So, this is (my) Ritalin day. I have heard of a Kellogg’s day, PW Botha had his Rubicon day and Julius Malema? Your guess is as good as mine but I think, given his self-justification and abuse of the term intelligence, it will probably constitute something along the line of an illegal brain-deficient-carbon-induced-warped-footprint-polluting-this-earth day. What does this have to do with Ritalin? Hell knows, but if I am sued for addressing the psycho state of a political Woody Woodpecker, I can always blame my psychologist for causing a ritalinatial shift from a lively grave to an eternal abyss- in other words, I will walk free as if my name were Glen Agliotti- not guilty due to the “uncontrollable” externalization of the internalization. Much like MC Hammer singing, “You can’t touch this (me)”.
Now, I look at the above paragraph from a very responsible angle (as only a person always trying to do the right thing, will do). That is the proverbial sideline view (nearly always perfect in its observations) or if I may be so bold- seeing the bigger picture and hoping that my grasping thereof will ignore all the pain, level two colour-blindness, deflections of the mind, skewed patterns from birth to adulthood, etc. I am fifty years old and not (really?) bothered- this type of driven personality tends to reduce the biological age to a real age of probably thirty-five (in terms of energy level that is). Yet here I am, moving from a Schedule 1 self-contained, boxed entity to a Schedule 6 at age fifty. Why not 7- it is the perfect number. Why do I fall short once more and that at the beginning of my Ritalintintin trip? Yet, it seems if my creativity has not been subjected to a ritalinised, prosactic implosion that ends in emptiness and forced breathing. On the contrary, have you ever met anyone getting all prosaic about Ritalin? If not, then I rest my case and bag my medal- you can’t touch this.
And then the tapes start rolling and I think back on all the times of trouble, of anger, of joy, of hate, of impulse, of restlessness, of never-ending drivenness, of always-present tiredness, of storms within, of loving creation, of despising this world, of dualism, of boxes upon boxes, of other compensation, of beyond-reach moments, of thinking you are who you are.
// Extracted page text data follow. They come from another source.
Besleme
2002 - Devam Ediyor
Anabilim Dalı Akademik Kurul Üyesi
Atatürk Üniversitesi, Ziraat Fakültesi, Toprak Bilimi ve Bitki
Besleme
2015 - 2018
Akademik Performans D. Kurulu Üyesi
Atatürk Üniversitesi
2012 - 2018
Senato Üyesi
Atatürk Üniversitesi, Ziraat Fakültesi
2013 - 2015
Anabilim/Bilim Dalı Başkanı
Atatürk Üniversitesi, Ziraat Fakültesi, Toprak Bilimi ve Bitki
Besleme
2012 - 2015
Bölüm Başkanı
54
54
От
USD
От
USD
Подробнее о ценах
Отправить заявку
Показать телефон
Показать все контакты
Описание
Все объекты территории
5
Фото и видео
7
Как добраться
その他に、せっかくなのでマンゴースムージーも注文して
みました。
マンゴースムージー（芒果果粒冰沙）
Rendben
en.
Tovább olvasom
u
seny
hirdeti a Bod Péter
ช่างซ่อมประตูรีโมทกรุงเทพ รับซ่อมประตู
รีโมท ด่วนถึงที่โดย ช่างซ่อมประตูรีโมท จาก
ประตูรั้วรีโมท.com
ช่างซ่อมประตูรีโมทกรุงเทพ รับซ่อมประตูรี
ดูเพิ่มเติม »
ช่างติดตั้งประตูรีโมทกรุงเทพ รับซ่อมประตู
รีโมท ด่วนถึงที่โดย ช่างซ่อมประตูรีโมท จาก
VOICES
Only to be ritalinised to size! By the way, you will not find the derivatives of Ritalin used here, in a dictionary- these are made up as we go along (oh, the irrepressible creative mind!). Your distinctive challenge will be to build an understanding of the clinical prognosis in terms of the pros and cons of usage, based on these descriptors. In any case, I am not the discriminatory type (believe that if you want), but this piece is actually written for and dedicated to the inhabitants of Ritalinalia. I hope they will find solace in the fact that I have proven scientifically and beyond any shadow of a doubt that perception of the potential effect, is not going to realize that particular outcome. In other words, there is life during the use of a legally controlled substance. If I patiently persist with this argument long enough, that 6 may just migrate to level 7!
On a serious note though, one must contemplate past actions based on supposed calculated and ‘thought-through’ decisions. Do realize that nothing can turn back the clock. Maybe, to the Ritalintits of this world, the watch’s arms will then seem less warped, the prevailing winds less tiresome, peace for the inner man within arm’s length, the endless running of the mind finally getting to a head-nodding point of approved and acceptable momentum, the rut of past being shaping itself according to the real blue print of the self. Therefore, an increase in the frequency of those “aha” moments will probably manifest with mathematical precision and regularity- at least that is the hope beyond hope.
So in memory of those Ritalintits who have gone before, in salute to those currently journeying on route to the stars and other frontiers- virgin or otherwise: ‘The Last Post’ will remain just that, as long as you accommodate and embrace a little R-rated help from your friend. Viva schedule 6 comrades, viva!